(Page images and extracted text)
· · · · · · ·
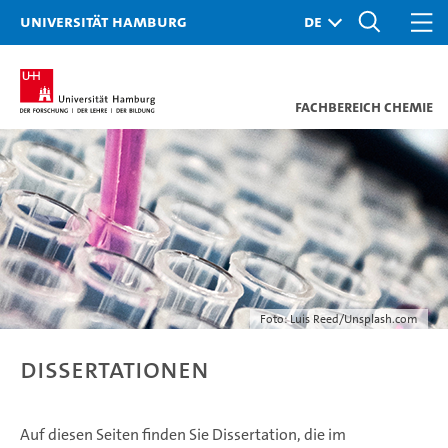
Universität Hamburg
Fachbereich Chemie
Foto: Luis Reed/Unsplash.com
Dissertationen
Auf diesen Seiten finden Sie Dissertation, die im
· · · · · · ·
[TASK ITEM]: The answer should be exactly the lines from the one that contains "Fachbereich Chemie" through the end of the entries, both ends included, and nothing besides.

[OUTPUT FOR THIS TASK]:
Fachbereich Chemie
Foto: Luis Reed/Unsplash.com
Dissertationen
Auf diesen Seiten finden Sie Dissertation, die im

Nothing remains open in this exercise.